**Problem details:**
Determine how many lines of the listing contain the word "every". The reply is that number alone.

**Dataset entries:**
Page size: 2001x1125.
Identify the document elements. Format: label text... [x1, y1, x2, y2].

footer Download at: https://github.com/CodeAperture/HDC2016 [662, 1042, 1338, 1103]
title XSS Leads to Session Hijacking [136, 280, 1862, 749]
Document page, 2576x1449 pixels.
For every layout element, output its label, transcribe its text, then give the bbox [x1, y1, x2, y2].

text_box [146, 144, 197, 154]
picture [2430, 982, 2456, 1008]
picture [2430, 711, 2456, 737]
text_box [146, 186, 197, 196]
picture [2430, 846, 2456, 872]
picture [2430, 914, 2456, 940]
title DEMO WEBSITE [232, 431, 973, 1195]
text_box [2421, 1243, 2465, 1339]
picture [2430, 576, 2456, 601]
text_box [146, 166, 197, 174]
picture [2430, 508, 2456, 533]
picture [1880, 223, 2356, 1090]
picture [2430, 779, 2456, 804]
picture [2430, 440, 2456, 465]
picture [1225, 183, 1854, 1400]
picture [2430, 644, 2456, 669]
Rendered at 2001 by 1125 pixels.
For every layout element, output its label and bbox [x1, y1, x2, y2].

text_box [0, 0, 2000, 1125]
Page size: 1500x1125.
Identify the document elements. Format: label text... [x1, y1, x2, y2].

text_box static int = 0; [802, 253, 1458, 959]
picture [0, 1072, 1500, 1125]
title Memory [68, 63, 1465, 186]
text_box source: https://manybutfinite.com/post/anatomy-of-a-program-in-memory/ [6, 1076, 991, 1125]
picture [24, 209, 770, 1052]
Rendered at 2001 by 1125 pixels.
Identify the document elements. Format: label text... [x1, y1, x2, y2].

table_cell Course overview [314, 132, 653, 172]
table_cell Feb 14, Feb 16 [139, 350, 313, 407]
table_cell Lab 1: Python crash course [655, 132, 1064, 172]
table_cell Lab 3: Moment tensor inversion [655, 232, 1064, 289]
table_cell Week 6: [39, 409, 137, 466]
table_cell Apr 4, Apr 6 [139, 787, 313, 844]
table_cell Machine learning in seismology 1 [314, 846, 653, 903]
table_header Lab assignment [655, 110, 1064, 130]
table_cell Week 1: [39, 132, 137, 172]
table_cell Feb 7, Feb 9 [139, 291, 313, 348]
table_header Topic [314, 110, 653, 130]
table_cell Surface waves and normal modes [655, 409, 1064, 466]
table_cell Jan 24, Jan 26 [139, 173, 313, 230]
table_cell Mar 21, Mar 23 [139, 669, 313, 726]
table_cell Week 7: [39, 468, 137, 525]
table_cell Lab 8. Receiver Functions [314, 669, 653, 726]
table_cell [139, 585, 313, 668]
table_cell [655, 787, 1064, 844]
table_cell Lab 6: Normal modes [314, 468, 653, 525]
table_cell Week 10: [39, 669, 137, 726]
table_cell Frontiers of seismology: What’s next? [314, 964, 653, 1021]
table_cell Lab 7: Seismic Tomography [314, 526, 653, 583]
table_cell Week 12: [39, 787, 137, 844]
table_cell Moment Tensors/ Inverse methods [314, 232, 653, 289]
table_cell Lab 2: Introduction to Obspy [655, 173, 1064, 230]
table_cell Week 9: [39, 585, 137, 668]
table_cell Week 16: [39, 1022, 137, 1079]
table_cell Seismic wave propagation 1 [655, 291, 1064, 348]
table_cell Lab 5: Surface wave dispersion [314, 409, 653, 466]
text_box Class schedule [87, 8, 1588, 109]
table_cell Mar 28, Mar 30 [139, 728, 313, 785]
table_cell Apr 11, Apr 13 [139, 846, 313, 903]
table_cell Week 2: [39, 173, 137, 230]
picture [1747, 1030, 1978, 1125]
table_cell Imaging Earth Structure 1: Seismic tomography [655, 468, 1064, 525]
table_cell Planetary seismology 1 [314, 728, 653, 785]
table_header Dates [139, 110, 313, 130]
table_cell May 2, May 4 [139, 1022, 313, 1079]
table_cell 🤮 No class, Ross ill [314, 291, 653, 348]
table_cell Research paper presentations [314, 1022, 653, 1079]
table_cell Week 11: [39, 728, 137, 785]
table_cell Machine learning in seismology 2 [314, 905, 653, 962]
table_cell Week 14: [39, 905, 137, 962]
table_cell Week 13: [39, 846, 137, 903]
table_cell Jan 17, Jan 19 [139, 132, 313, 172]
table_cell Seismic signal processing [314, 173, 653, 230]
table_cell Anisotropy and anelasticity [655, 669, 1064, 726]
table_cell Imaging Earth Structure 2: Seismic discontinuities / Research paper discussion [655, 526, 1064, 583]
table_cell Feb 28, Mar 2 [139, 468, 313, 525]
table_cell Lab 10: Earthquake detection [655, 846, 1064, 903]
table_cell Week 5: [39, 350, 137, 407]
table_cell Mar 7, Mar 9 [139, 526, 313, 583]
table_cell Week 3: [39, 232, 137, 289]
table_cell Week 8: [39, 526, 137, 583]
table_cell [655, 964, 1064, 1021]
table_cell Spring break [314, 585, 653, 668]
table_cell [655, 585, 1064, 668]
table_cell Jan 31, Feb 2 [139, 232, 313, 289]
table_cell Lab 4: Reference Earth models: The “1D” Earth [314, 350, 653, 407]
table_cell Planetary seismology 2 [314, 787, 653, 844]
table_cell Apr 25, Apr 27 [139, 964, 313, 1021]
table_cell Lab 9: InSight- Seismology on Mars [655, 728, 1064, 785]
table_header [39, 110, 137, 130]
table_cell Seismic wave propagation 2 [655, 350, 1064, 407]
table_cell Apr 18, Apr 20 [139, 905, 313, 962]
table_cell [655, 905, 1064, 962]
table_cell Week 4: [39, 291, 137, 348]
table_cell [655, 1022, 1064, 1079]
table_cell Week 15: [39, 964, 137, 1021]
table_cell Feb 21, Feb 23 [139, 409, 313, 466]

**Task solution:**
2